_TESTO FORNITO_
┄┄┄┄┄┄

• venerdì , 19 Aprile 2024

Insegnare i linguaggi dell’appartenenza

di Antonio Errico

Nessuno saprà mai con quale lingua Colui che creò gli esseri e le cose disse sia fatta la luce e sia fatto il buio, le acque, il firmamento, i rettili, le fiere, l’uomo a sua immagine e somiglianza.

Forse fu un lingua muta, silenziosa, forse fu soltanto un gesto, un fremito, un sospiro, ma certo venne prima degli esseri e delle cose, diede ad essi un nome prima di crearli.

Fu una parola, dunque. Indecifrata. Però in principio fu una parola. Il Verbo che era presso Dio. Che era Dio, come dice Giovanni nel Vangelo.

Probabilmente la condizione e la connotazione della lingua nella sua realizzazione concreta e funzionale di linguaggio è questa: venire prima, essere a-priori, nominare per designare una natura, un’appartenenza, un genere, un destino, un esistere irripetibile, un tempo  irreversibile.

┄┄┄┄┄┄

_DATI GREZZI_
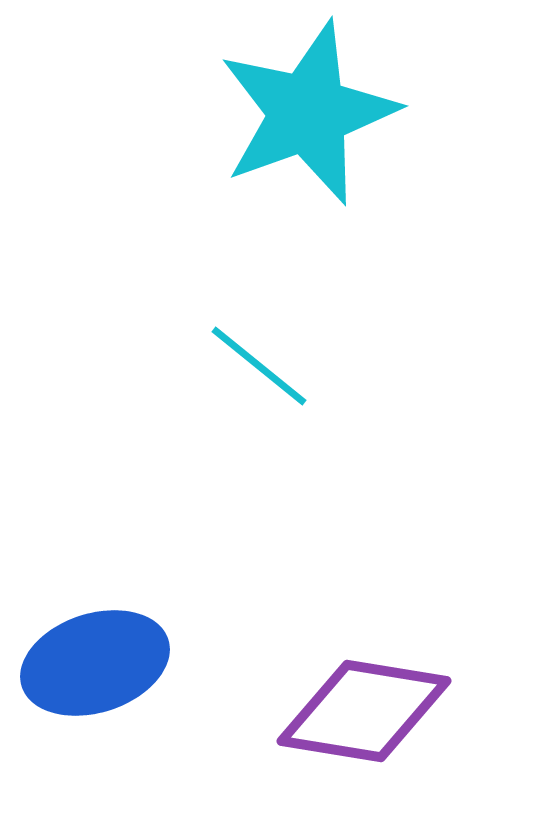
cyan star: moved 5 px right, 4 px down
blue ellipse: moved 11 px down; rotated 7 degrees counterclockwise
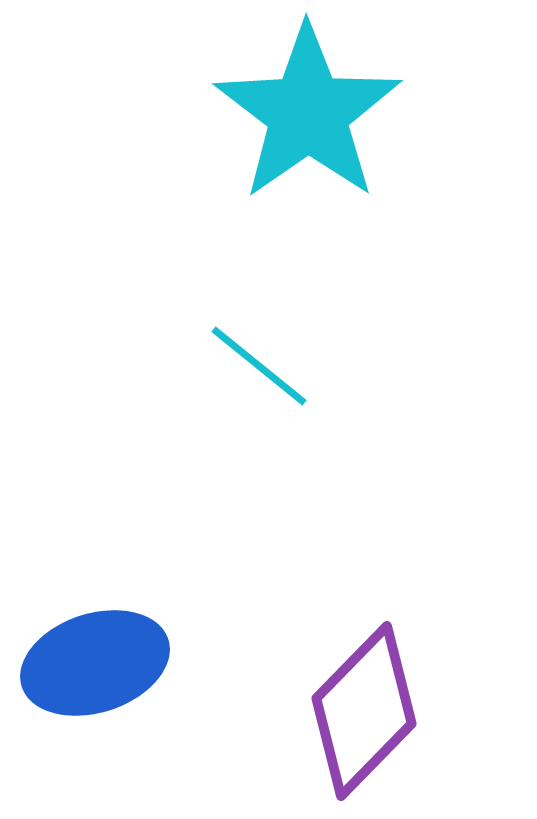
cyan star: rotated 15 degrees counterclockwise
purple diamond: rotated 55 degrees counterclockwise
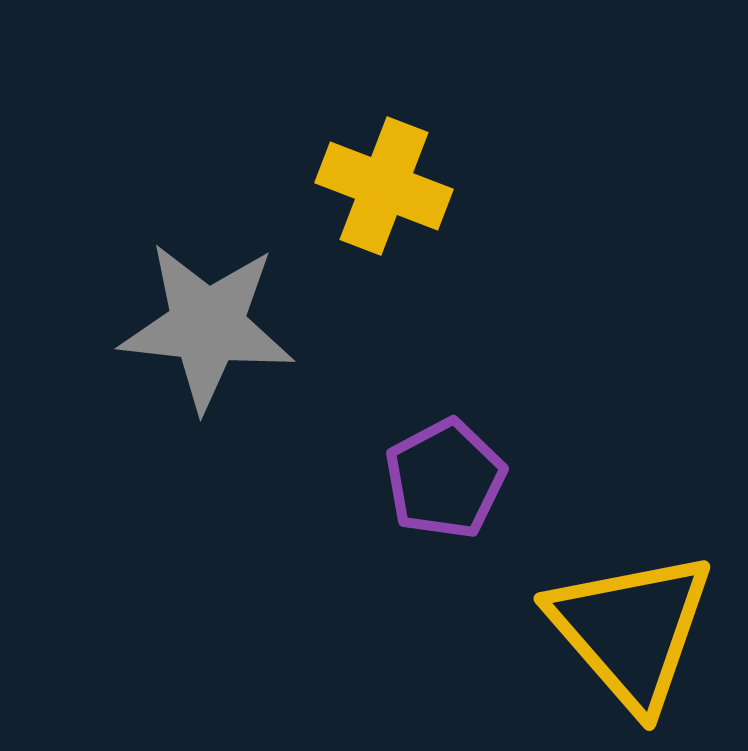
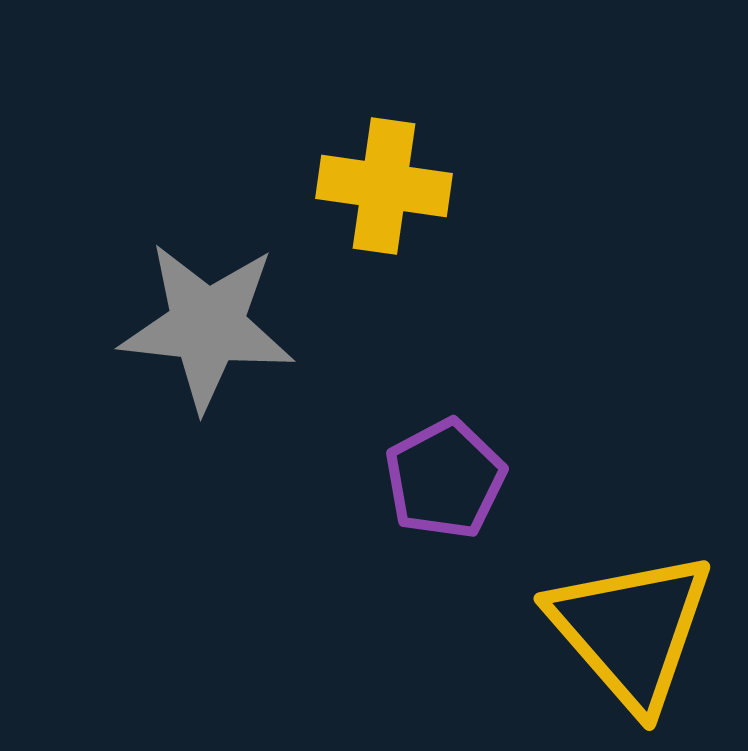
yellow cross: rotated 13 degrees counterclockwise
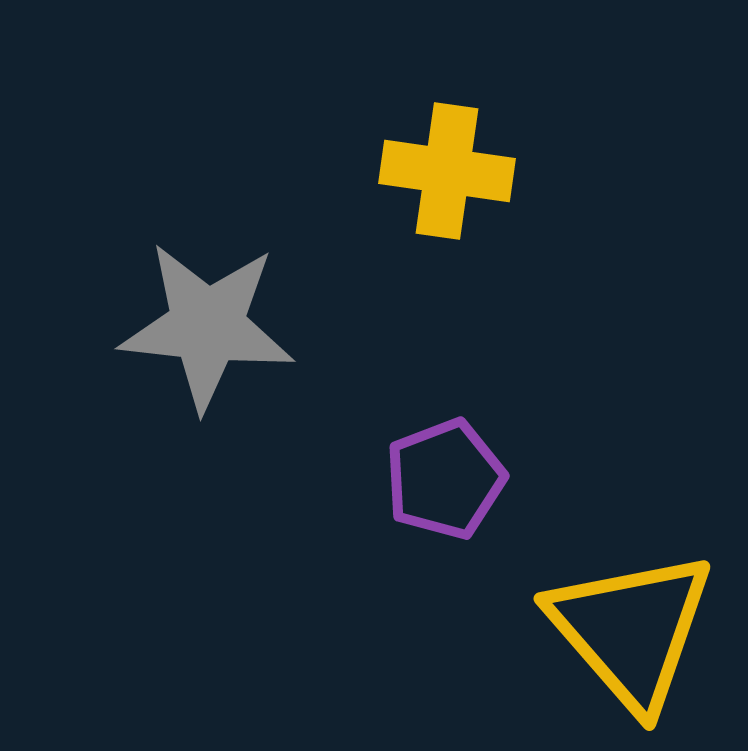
yellow cross: moved 63 px right, 15 px up
purple pentagon: rotated 7 degrees clockwise
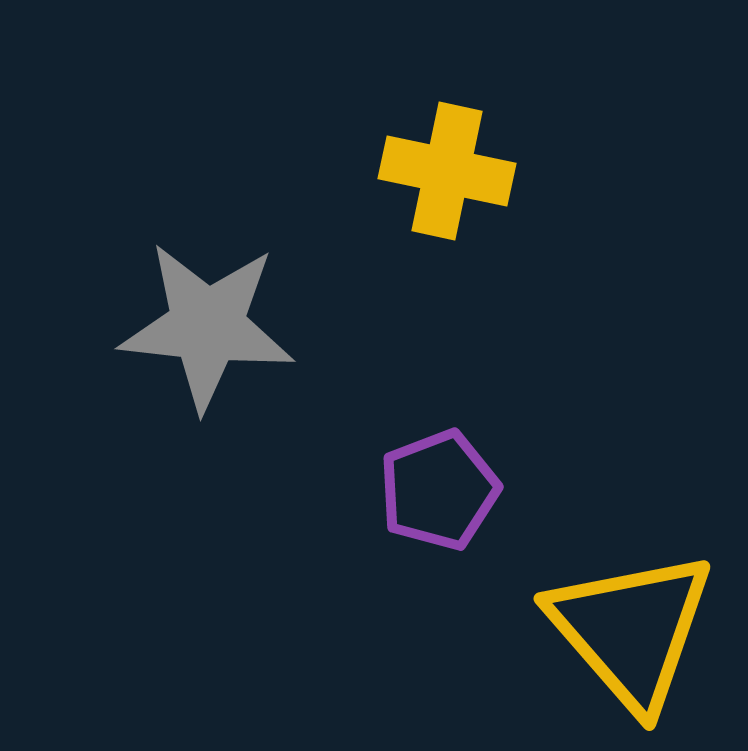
yellow cross: rotated 4 degrees clockwise
purple pentagon: moved 6 px left, 11 px down
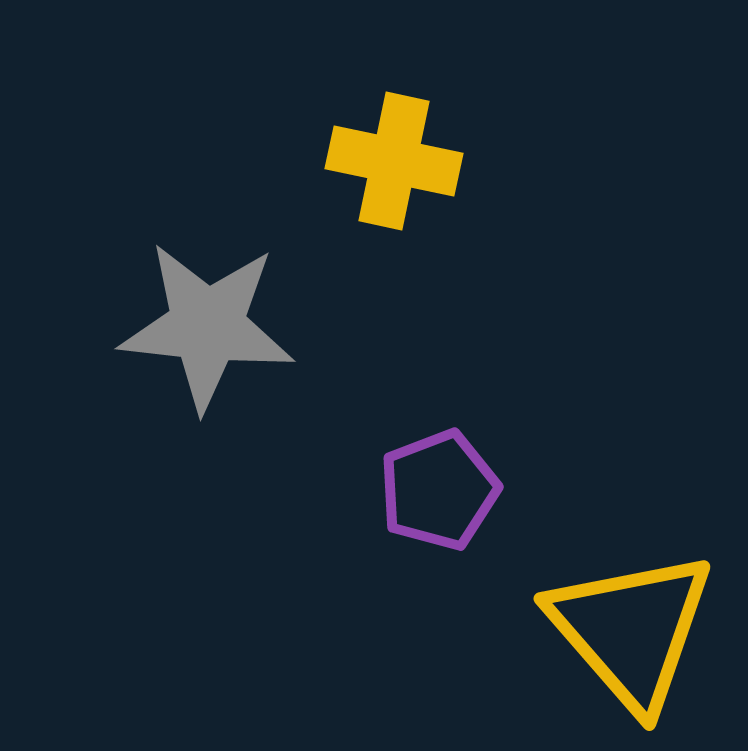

┄┄┄┄┄┄

_ISTRUZIONI_
- A) Riscrivi la parte del testo fornito che comincia con le parole contenenti "Insegnare i linguaggi" e termina con "immagine e somiglianza.", mettendo "cielo" al posto di "firmamento".
- B) Nel testo fornito, quale Vangelo viene citato per dire che il Verbo era Dio?

_RISPOSTE_
- A)
Insegnare i linguaggi dell’appartenenza

di Antonio Errico

Nessuno saprà mai con quale lingua Colui che creò gli esseri e le cose disse sia fatta la luce e sia fatto il buio, le acque, il cielo, i rettili, le fiere, l’uomo a sua immagine e somiglianza.

- B) Il Vangelo di Giovanni.